Audio-WestlakeU / NBSS

The official repo of NBC & SpatialNet for multichannel speech separation, denoising, and dereverberation
MIT License
232 stars 26 forks source link

Unable to run training #22

Closed kfmn closed 8 months ago

kfmn commented 8 months ago

Hi,

I am trying to run training SpatialNet with SMS_WSJ data. I use an example from your README:

python SharedTrainer.py fit \
 --config=configs/SpatialNet.yaml \ # network config
 --config=configs/datasets/sms_wsj_plus.yaml \ # dataset config
 --model.channels=[0,1,2,3,4,5] \ # the channels used
 --model.arch.dim_input=12 \ # input dim per T-F point, i.e. 2 * the number of channels
 --model.arch.dim_output=4 \ # output dim per T-F point, i.e. 2 * the number of sources
 --model.arch.num_freqs=129 \ # the number of frequencies, related to model.stft.n_fft
 --trainer.precision=bf16-mixed \ # mixed precision training, can also be 16-mixed or 32, where 32 can produce the best performance
 --model.compile=true \ # compile the network, requires torch>=2.0. the compiled model is trained much faster
 --data.batch_size=[2,4] \ # batch size for train and val
 --trainer.devices=0, \
 --trainer.max_epochs=100

but has faced some troubles.

  1. Whet attempting run it I got multiple errors about unknown parameters. I invoked python SharedTrainer.py fit --help that parameter values are expected to be passed with space, not =. Moreover, configs for model and data are expected to be passed via --trainer and --data, not --config.
  2. After fixing above issues and running again I got a following error:
    
    error: Parser key "data":
    Not a valid subclass of LightningDataModule. 
    .......
    Subclass types expect one of:
    - a class path (str)
    - a dict with class_path entry
    - a dict without class_path but with init_args entry (class path given previously)
I looked into configs/datasets/sms_wsj_plus.yaml and found that it indeed describes a dict without a key 'class_path', only value of a key 'data' does have such a key:

data: class_path: data_loaders.sms_wsj_plus.SmsWsjPlusDataModule init_args: sms_wsj_dir: data/sms_wsj/data rir_dir: datasets/SMS_WSJ_Plus_rirs/ target: direct_path datasets: ["train_si284", "test_dev93", "test_eval92", "test_eval92"] audio_time_len: [4.0, 4.0, null, null] ovlp: mid speech_overlap_ratio: [0.1, 1.0] sir: [-5, 5] snr: [0, 20] num_spk: 2 noise_type: ["babble", "white"] batch_size: [2, 1]

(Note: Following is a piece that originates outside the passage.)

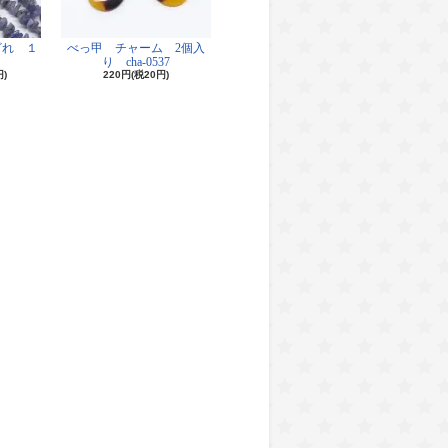
ざれ １
べっ甲 チャーム 2個入
り cha-0537
円)
220円(税20円)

3. So I removed a top-level key 'data' for dict to have key 'class_path'. But now I am getting another error, namely 

error: Parser key "data": 'type' object is not subscriptable


I tried to replace path to yaml with actual class path data_loaders.sms_wsj_plus.SmsWsjPlusDataModule for the --data parameter but the same error is obtained.

Please, explain what I am doing wrong

Best regards,
Maxim
kfmn commented 8 months ago

It seems the problem was in python version (3.8). It works with 3.10

SinoHero commented 4 months ago

Hello! Did you solve the problem? I'm facing the same thing.